A 2018 Journal of Public Health Research study concluded, “Alcohol brands with youth-appealing advertising are consumed more often by youth than adults, indicating that these ads may be more persuasive to relatively younger audiences, and that youth are not simply mirroring adult consumption patterns in their choice of brands. Future research should consider the content of alcohol advertising when testing marketing effects on youth drinking, and surveillance efforts might focus on brands popular among youth.”
In addition to baseball and football, professional basketball is also eager to gobble up part of the online betting bonanza pie as is pro hockey. “It’s pretty simple – just look around the world to see where betting is legal,” Dallas Mavericks owner Mark Cuban told Bleacher Report some years ago. “That’s what we will be doing, and then as technology gets better, we will invent new things. Something that is also important: The NBA is in more countries where betting is legal than where it is not.”

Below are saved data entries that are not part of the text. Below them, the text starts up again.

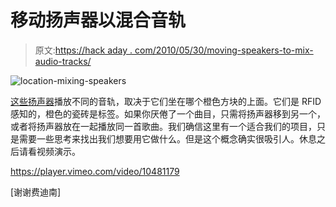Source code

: # 移动扬声器以混合音轨

> 原文:[https://hack aday . com/2010/05/30/moving-speakers-to-mix-audio-tracks/](https://hackaday.com/2010/05/30/moving-speakers-to-mix-audio-tracks/)

![](../Images/36dace7cbe326cc1be0fcd7b4fd98823.png "location-mixing-speakers")

[这些扬声器](http://vimeo.com/10481179)播放不同的音轨，取决于它们坐在哪个橙色方块的上面。它们是 RFID 感知的，橙色的瓷砖是标签。如果你厌倦了一个曲目，只需将扬声器移到另一个，或者将扬声器放在一起播放同一首歌曲。我们确信这里有一个适合我们的项目，只是需要一些思考来找出我们想要用它做什么。但是这个概念确实很吸引人。休息之后请看视频演示。

<https://player.vimeo.com/video/10481179>

</div> <p>[谢谢费迪南]</p> </body> </html>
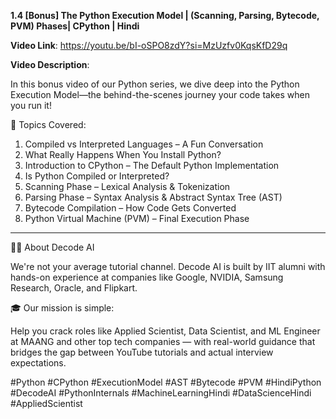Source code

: **1.4 [Bonus] The Python Execution Model | (Scanning, Parsing, Bytecode, PVM) Phases| CPython | Hindi**

**Video Link**: https://youtu.be/bI-oSPO8zdY?si=MzUzfv0KqsKfD29q

**Video Description**:

In this bonus video of our Python series, we dive deep into the Python Execution Model—the behind-the-scenes journey your code takes when you run it!

🔹 Topics Covered:
1. Compiled vs Interpreted Languages – A Fun Conversation
2. What Really Happens When You Install Python?
3. Introduction to CPython – The Default Python Implementation
4. Is Python Compiled or Interpreted?
5. Scanning Phase – Lexical Analysis & Tokenization
6. Parsing Phase – Syntax Analysis & Abstract Syntax Tree (AST)
7. Bytecode Compilation – How Code Gets Converted
8. Python Virtual Machine (PVM) – Final Execution Phase
---

👨‍💻 About Decode AI

We're not your average tutorial channel. Decode AI is built by IIT alumni with hands-on experience at companies like Google, NVIDIA, Samsung Research, Oracle, and Flipkart.

🎓 Our mission is simple:

Help you crack roles like Applied Scientist, Data Scientist, and ML Engineer at MAANG and other top tech companies — with real-world guidance that bridges the gap between YouTube tutorials and actual interview expectations.

#Python #CPython #ExecutionModel #AST #Bytecode #PVM #HindiPython #DecodeAI #PythonInternals #MachineLearningHindi #DataScienceHindi #AppliedScientist
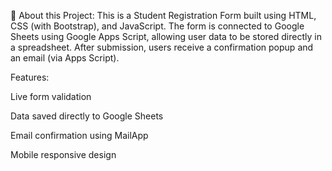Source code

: 📄 About this Project:
This is a Student Registration Form built using HTML, CSS (with Bootstrap), and JavaScript.
The form is connected to Google Sheets using Google Apps Script, allowing user data to be stored directly in a spreadsheet.
After submission, users receive a confirmation popup and an email (via Apps Script).

Features:

Live form validation

Data saved directly to Google Sheets

Email confirmation using MailApp

Mobile responsive design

So folks, now that the National Football League is permitting sports betting companies to advertise during games, be prepared for an avalanche of “bet responsibly” to join those “drink responsibly” tag lines on commercials that are detrimental to your well-being while watching the sporting event of your choice on TV. And be certain to tell your teenager to pay no attention to the alcoholic and gambling commercials because they’re not meant for them.
And in less than six months, when NBC televises the Beijing 2022 Winter Olympics, one of the most important sports stories might not be about who ran faster, jumped higher or who is stronger, but how many years before the IOC follows other professional sports entities and permits betting on its events.
I’m willing to place more than a few shekels that privately the TV and sports executives who permit drinking and betting commercials on their telecasts, hope their youngsters aren’t influenced by them, because, to paraphrase the old sportswriter credo (if it’s not on the playing field, it’s not a sports story), “as long as the drinking and betting commercials doesn’t affect my family it’s okay with me.”